For your ease of mind and patience, you should ask your attorney how long they think the case will take.  An experienced attorney, who has handled an array of family law cases, will be able to estimate how long yours will take. However, every case comes with a different set of facts and some may settle while others may go to trial.

  1. Have you had any cases similar to mine?

You want to hire a lawyer who has experience in handling cases similar to yours.  The entire process will move quicker and smoother at a cheaper price, as you won’t have to pay the additional hourly fees and costs.  However, it is not fair to dismiss an attorney right off the bat.  Maybe they have a strong staff that can assist them in handling your case.

  1. What’s the difference between an uncontested divorce and a contested divorce?

An uncontested divorce is one where the parties mutually agree on the terms and issues with no disputes.  For example, some terms may include child custody, property division, or child support.  On the other hand, a contested divorce is one in which the parties don't mutually agree to the terms and issues.  In that case, a judge or jury will decide the terms of the unresolved issues.  Figure out if your case is a contested or an uncontested divorce.  A contested divorce may take longer which means you will probably spend more money on the divorce.

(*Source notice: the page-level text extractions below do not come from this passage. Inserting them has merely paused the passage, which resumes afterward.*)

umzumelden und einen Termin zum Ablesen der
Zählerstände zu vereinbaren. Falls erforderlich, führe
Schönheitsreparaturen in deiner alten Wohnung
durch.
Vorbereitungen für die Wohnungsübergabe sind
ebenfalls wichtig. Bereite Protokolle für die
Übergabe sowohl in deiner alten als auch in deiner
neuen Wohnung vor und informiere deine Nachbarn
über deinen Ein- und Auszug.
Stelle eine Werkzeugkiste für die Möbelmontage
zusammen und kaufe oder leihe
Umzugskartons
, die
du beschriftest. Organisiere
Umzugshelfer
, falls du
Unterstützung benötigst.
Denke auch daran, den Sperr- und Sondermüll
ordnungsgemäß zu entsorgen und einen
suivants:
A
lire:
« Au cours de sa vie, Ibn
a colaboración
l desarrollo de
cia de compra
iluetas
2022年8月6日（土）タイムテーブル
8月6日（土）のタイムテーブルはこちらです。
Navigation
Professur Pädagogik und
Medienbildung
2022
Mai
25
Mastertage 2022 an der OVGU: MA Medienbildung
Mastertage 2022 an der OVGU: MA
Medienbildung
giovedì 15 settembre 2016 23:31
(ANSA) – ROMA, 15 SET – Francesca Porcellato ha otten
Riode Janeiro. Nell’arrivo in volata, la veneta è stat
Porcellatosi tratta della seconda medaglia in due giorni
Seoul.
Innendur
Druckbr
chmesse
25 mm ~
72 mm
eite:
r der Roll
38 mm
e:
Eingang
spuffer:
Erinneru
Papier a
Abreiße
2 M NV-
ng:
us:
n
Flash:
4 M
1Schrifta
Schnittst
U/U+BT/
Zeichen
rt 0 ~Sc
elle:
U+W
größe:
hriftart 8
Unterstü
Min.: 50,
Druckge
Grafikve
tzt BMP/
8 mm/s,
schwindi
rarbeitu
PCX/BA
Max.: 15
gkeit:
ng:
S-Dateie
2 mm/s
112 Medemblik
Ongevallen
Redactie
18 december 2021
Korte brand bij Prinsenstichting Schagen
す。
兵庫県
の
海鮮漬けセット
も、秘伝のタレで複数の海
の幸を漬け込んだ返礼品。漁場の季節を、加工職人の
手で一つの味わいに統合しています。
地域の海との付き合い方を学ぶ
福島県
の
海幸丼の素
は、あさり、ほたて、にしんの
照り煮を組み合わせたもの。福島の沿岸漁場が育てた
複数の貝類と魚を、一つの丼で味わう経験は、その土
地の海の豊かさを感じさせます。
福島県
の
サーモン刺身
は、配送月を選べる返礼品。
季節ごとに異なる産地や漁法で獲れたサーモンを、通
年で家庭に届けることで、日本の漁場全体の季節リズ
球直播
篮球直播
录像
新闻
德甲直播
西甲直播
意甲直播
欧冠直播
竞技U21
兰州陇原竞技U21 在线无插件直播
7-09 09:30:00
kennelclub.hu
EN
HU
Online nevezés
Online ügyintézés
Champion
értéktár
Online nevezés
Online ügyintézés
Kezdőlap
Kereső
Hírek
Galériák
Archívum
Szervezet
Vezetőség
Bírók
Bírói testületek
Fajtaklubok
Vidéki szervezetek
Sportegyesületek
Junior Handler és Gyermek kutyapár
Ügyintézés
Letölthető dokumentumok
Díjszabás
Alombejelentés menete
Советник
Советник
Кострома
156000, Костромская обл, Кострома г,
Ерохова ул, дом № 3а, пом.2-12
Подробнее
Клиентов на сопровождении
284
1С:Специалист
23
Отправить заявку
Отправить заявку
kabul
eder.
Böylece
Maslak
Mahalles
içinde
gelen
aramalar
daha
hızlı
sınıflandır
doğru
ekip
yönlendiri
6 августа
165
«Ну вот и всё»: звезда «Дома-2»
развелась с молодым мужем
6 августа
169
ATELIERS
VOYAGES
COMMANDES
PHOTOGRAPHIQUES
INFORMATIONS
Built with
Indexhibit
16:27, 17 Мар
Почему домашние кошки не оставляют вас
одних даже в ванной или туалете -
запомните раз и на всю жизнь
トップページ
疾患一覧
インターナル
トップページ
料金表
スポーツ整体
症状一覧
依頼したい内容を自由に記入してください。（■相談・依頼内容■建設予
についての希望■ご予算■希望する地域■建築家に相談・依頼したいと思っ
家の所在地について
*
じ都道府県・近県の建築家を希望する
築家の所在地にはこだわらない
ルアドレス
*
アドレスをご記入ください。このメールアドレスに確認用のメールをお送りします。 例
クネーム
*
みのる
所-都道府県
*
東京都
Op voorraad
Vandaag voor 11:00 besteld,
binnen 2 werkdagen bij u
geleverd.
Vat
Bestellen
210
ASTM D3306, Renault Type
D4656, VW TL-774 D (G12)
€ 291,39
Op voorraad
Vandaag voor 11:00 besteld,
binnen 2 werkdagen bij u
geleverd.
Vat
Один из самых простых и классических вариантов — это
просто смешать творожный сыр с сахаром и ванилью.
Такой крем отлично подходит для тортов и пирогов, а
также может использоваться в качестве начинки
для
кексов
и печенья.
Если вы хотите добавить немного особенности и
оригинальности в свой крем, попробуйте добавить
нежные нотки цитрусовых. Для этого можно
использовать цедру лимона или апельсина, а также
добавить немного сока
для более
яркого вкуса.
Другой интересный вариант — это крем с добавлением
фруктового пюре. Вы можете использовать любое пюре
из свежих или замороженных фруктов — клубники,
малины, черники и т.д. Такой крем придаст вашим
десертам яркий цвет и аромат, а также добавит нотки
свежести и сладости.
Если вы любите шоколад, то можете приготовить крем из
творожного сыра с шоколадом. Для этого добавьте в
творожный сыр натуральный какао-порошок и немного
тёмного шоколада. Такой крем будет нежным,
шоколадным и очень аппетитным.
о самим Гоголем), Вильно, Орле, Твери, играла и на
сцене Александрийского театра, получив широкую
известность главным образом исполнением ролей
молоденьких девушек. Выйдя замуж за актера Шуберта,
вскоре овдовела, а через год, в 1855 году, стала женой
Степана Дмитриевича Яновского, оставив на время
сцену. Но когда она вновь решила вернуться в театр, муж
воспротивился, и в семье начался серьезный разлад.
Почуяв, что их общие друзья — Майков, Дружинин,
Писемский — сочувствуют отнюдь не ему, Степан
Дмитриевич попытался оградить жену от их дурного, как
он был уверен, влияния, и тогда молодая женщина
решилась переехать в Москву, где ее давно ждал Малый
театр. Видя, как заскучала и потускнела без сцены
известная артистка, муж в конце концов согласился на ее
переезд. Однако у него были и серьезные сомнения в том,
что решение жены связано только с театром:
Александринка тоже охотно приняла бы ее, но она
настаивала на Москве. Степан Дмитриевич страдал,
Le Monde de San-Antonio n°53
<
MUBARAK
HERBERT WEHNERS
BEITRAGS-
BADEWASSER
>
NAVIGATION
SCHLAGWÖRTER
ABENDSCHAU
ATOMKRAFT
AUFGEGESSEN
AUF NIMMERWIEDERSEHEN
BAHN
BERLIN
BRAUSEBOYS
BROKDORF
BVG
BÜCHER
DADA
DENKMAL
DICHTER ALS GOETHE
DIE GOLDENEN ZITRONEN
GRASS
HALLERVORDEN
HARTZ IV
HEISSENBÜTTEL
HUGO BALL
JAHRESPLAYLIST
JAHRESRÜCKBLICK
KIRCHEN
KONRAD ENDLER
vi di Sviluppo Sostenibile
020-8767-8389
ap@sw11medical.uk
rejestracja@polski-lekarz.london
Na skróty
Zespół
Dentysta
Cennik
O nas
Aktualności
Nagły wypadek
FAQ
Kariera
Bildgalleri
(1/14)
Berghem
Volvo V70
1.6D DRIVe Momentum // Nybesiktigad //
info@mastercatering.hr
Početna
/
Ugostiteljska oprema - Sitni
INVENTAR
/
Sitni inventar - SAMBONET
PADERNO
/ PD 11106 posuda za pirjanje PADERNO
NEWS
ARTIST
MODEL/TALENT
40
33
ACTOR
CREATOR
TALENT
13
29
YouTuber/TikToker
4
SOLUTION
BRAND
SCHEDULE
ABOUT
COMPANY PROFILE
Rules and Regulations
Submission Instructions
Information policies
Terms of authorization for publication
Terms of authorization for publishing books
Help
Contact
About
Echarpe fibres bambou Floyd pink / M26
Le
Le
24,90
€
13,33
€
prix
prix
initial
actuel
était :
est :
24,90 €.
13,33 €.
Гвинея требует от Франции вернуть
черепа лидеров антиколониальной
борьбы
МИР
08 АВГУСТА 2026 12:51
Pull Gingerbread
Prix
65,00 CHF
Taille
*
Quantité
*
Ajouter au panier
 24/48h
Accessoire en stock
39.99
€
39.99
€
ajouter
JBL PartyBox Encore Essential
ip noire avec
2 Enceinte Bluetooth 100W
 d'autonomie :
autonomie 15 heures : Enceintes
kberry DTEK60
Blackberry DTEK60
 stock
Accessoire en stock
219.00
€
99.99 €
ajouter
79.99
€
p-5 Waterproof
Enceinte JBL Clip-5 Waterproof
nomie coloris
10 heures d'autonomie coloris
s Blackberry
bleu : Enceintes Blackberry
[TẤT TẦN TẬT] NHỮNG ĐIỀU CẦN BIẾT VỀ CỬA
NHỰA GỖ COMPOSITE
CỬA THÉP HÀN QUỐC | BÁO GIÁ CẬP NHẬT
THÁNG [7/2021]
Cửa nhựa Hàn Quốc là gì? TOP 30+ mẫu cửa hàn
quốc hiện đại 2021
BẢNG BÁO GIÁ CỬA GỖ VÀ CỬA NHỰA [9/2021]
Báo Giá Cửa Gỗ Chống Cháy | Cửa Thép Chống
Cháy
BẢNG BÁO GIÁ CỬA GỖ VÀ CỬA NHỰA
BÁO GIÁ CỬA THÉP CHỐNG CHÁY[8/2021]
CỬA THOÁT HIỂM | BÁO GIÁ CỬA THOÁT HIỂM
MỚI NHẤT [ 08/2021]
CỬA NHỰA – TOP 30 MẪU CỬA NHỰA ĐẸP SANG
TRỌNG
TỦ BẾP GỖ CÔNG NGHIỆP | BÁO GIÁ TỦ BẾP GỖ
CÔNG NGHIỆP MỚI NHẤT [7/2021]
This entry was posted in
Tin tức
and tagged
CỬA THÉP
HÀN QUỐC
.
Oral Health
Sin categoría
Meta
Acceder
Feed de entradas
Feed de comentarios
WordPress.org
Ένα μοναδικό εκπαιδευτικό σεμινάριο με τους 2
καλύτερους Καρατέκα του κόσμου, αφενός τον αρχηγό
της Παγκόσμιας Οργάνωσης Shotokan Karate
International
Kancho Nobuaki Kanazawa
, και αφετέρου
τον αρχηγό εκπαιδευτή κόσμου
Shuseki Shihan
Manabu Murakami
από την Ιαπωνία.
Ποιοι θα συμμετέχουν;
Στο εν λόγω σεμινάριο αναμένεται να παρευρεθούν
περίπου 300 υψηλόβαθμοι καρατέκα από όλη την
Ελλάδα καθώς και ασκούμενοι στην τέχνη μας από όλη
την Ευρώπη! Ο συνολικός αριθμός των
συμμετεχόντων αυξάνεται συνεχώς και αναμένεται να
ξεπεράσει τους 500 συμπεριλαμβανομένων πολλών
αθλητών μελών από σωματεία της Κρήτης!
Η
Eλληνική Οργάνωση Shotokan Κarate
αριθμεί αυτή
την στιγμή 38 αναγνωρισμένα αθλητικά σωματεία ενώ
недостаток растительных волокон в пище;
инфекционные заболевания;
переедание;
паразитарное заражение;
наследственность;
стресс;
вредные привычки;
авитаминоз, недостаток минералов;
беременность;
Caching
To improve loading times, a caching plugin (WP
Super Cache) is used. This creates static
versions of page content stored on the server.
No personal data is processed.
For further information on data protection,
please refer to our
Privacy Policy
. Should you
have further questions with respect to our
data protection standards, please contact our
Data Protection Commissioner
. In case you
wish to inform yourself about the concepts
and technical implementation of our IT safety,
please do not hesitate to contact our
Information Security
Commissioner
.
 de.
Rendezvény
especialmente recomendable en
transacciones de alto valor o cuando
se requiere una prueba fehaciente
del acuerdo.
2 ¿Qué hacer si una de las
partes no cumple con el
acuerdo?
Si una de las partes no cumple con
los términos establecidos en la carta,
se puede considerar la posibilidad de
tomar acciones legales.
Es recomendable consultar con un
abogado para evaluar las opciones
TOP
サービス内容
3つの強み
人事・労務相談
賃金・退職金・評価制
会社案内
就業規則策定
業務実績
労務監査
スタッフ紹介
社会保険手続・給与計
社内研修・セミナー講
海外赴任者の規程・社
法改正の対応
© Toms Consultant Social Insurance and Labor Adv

  1. Can I complete any tasks on my own to keep my costs down?

Filing for divorce and hiring an attorney can get quite expensive.  That’s why you should never be shy to ask you’re attorney if there is anything you can do to cut down your cost, such as communicating directly with your spouse or negotiating with your spouse.  However, sometimes a lawyer would prefer negotiating with your spouse’s attorney as they are trained in the field and may get the job done quicker.